Intra-African services trade, labour mobility and migration are emerging issues that need attention
Developing services trade is a key component of successful regional integration in Africa, says the report. Services represent, or have the potential to become, significant sources of export earnings for a large number of African economies. Tourism, construction, ports and logistics services relating to road and rail transport offer important export potential for many countries. Also, considering that professional and transport services, telecommunications, banking and insurance - the so called "producer" services - are inputs into other economic activities, they either facilitate or hinder trade and production in other economic sectors, depending on the efficiency with which they are made available to users. That is why the efficient production of services and their trade should be considered as important as the production and trade of goods. Currently, most African countries are unable to provide domestically the quantity or quality of producer services demanded by local producers and exporters, thus undermining competitiveness.
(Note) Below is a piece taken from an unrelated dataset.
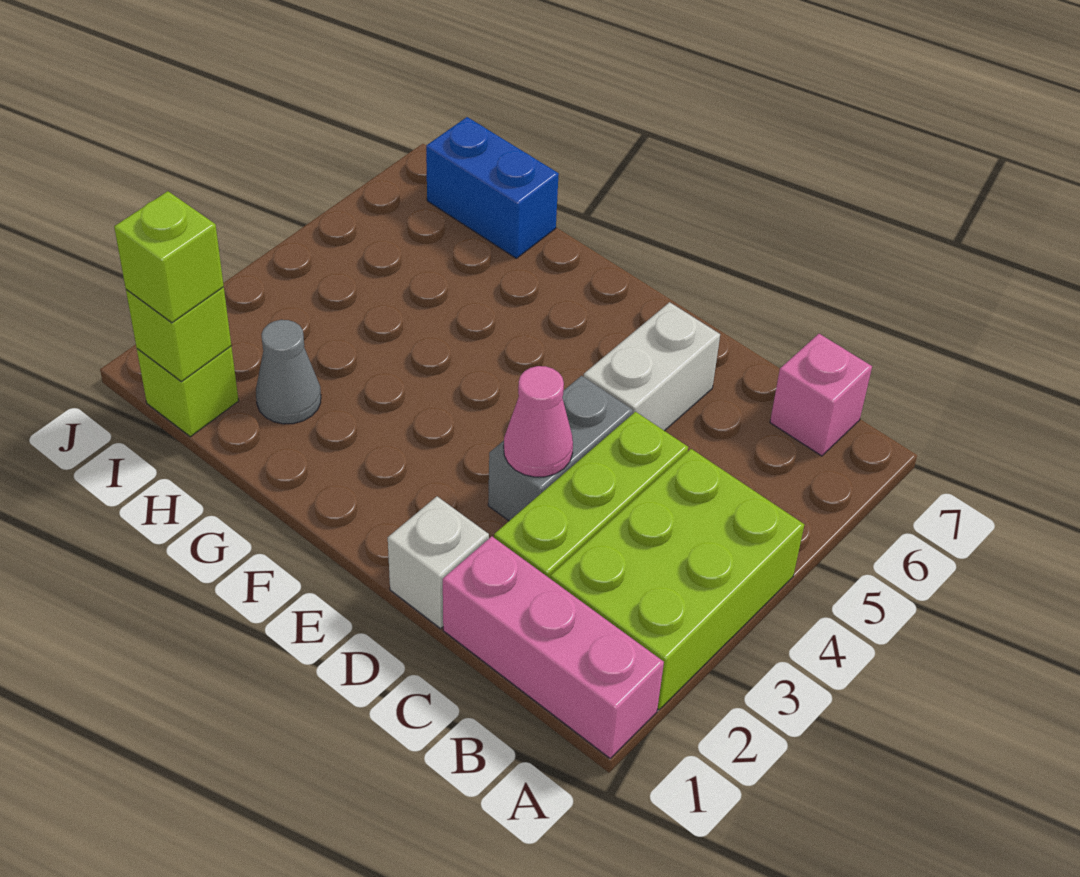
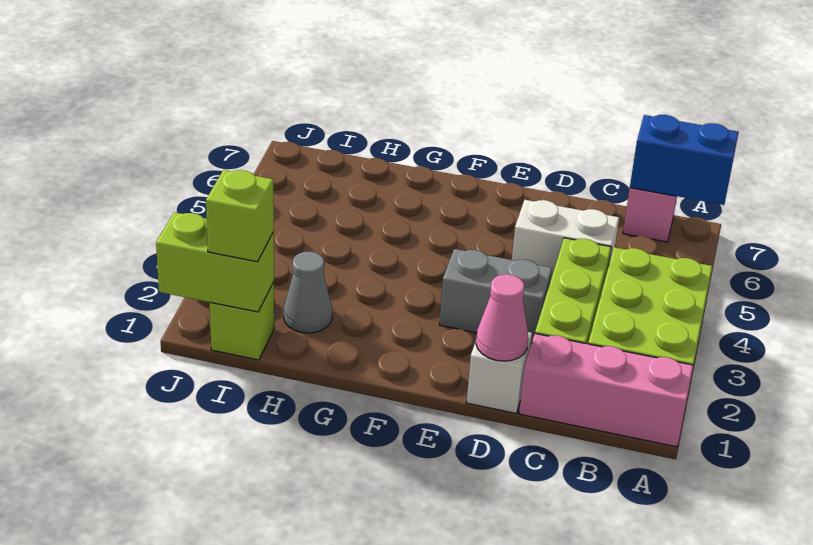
grey 1x2 brick [488,376,633,521] -> grey 1x2 brick turned to [439,249,552,344]
pink 1x1 cone [504,366,573,477] -> pink 1x1 cone moved to [476,274,528,361]
white 1x2 brick [584,302,720,431] -> white 1x2 brick turned to [512,200,619,279]
blue 1x2 brick [426,117,559,258] -> blue 1x2 brick moved to [630,115,739,205]
lime 1x1 brick [126,287,231,382] -> lime 1x2 brick [156,212,274,312]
The report says more attention should be given to creating an efficient services sector in Africa.
Most regional integration agreements in Africa include provisions on the free movement of persons and the right of residence. Although these are among the most poorly implemented provisions, they have led to the easing or abolition of visa requirements for travelers within the integration groups concerned, particularly in Western, Eastern and Southern Africa. Restrictions remain on employment and the right of residence given the political sensitivity of these matters. Many in Africa argue that the restricted movement of labour across national boundaries is a major constraint to regional integration. For significant progress to be made, a more positive approach to intra-African migration is needed, the report says. There is a need for stronger political will to overcome national lobbies opposed to this form of integration. Forging ahead with this agenda may also imply amending and harmonizing national laws and investment codes, particularly their provisions barring "foreigners" from participating in certain categories of economic activity.